Bangkok Post - June 5, 2006
Philip Stevens**
Much of the spectacle at the recent UNAids forum came from battles between self-proclaimed progressives or conservatives over references to prostitutes and drug addicts in the final declaration. These semantic tussles aside, the real issue for the global Aids industry is how to keep the cash flowing.
Last week's UN Special Session on Aids in New York called for spending on fighting Aids to be increased from $8.2 billion (313 billion baht) a year to $22 billion (840 billion baht) by 2010, a target resisted by the US which fears it will be blamed if shortfalls occur.
The idea that Aids in Africa and other poor countries can only be reversed with large sums of aid money is certainly politically attractive. Politicians get a warm, fuzzy feeling when they sign large cheques that show they are helping the needy.
But showering the Aids plague with cash will do nothing without real reforms. While extra funding is certainly needed for prevention and treatment programmes, no amount of money will address the root cause of the crisis - political and economic oppression.
Aids is so tenacious not because of the cost of medicines or a lack of aid. The reason Aids has taken such a hold in Africa and parts of Asia is because these regions suffer from government oppression that stifles prosperity, keeping their people in poverty and therefore ill health.
Leading public health experts are unanimous that prevention is of paramount importance to combat Aids. But political oppression has made it difficult to spread that message.
Until recently, President Mbeki refused to acknowledge that South Africa even had an Aids problem, a factor that helped it spread rapidly there. Some religiously conservative Islamic, African and Latin American governments at the UNAids conference are reluctant to admit that drug users and prostitutes exist within their countries, meaning that prevention messages do not reach these highly vulnerable groups.
By contrast, the government of Thailand acknowledged Aids as a problem early and encouraged discussion and education, bringing infection rates down rapidly.
Yet recently the Thai government cracked down on intravenous drug addicts and police have been accused of killing more than 2,000 in 2003 while thousands more were imprisoned. The consequence: drugs were driven further underground and open discussion of the need to use sterile needles was made impossible.
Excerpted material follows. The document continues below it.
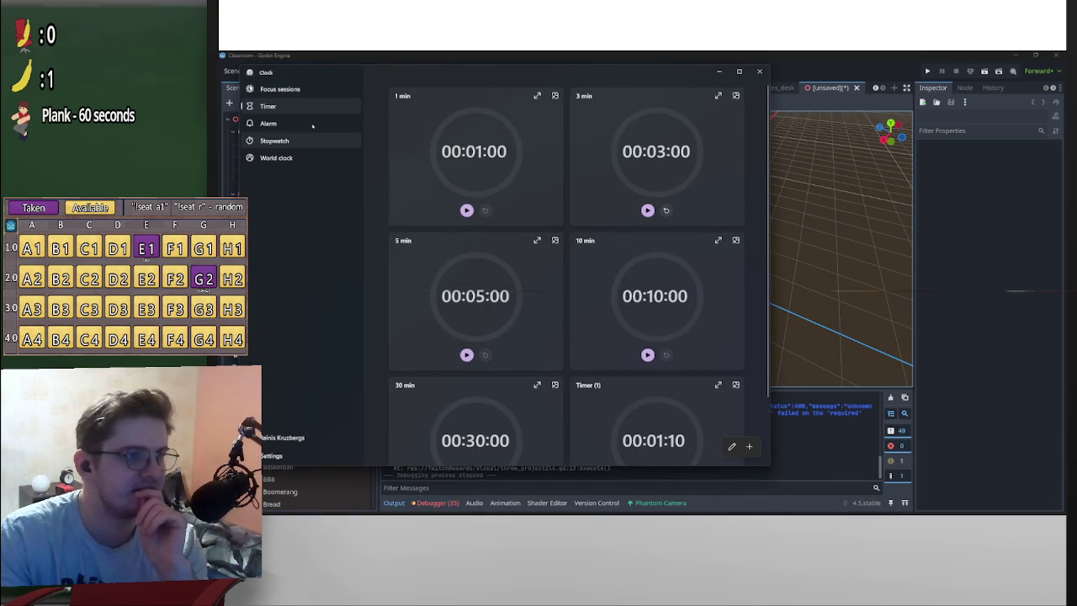
{"action": "left_click", "coordinate": [274, 141]}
As a result, HIV infection rates are now soaring among drug users.
Economic oppression is an even more powerful vector of all disease.
When governments restrict the ability of people to start up businesses and exchange goods freely under the rule of law, poverty and hopelessness are guaranteed. People flee from the countryside looking for work, to be greeted with urban slums and unemployment.
Rent controls, oppressive planning restrictions and lack of land title mean there is a woeful undersupply of suitable housing. It is also impossible for people to use their houses as security against loans.
Poverty leads desperate parents to sell their children into the sex trade. For poor women with few employment opportunities, prostitution is one of the few options available. Drug abuse is rife. In the poverty of the favelas in Brazil and the shanty towns of Africa and India, HIV finds fertile ground.
But this urban squalor need not exist if people had real employment opportunities and the ability to create wealth for themselves. Unfortunately, governments that restrict economic liberty make this impossible.
At the moment, the West is coming up with the wrong answers about Aids. Giving more financial aid might please Irish rock musicians and the activists, but in reality it is sustaining corrupt politicians and preventing Africa from helping itself.
Money for Aids projects can make things worse: the Global Fund had to suspend grants to Uganda last August after uncovering evidence of systematic embezzlement. In Ghana, hundreds of spurious NGOs have sprung into existence with the sole purpose of obtaining Global Fund money.
Instead of salving its conscience by throwing aid money at the problem, the West could do something of far greater value by undermining the ability of political cliques to oppress their people politically and economically.
Western governments should be encouraging countries to institute property rights and foster respect for the rule of law. This is the only way the benefits of economic growth will reach the poor and allow them to escape the squalid conditions which spread Aids.
The Aids industry for too long has been giving us the wrong answers to the wrong questions. Freedom has brought prosperity to the West and insulated it from the worst of the Aids crisis. We need to hear more voices calling for this freedom to be extended to where it is most desperately needed.
** Philip Stevens is director of the Campaign for Fighting Diseases, London, an international development think tank.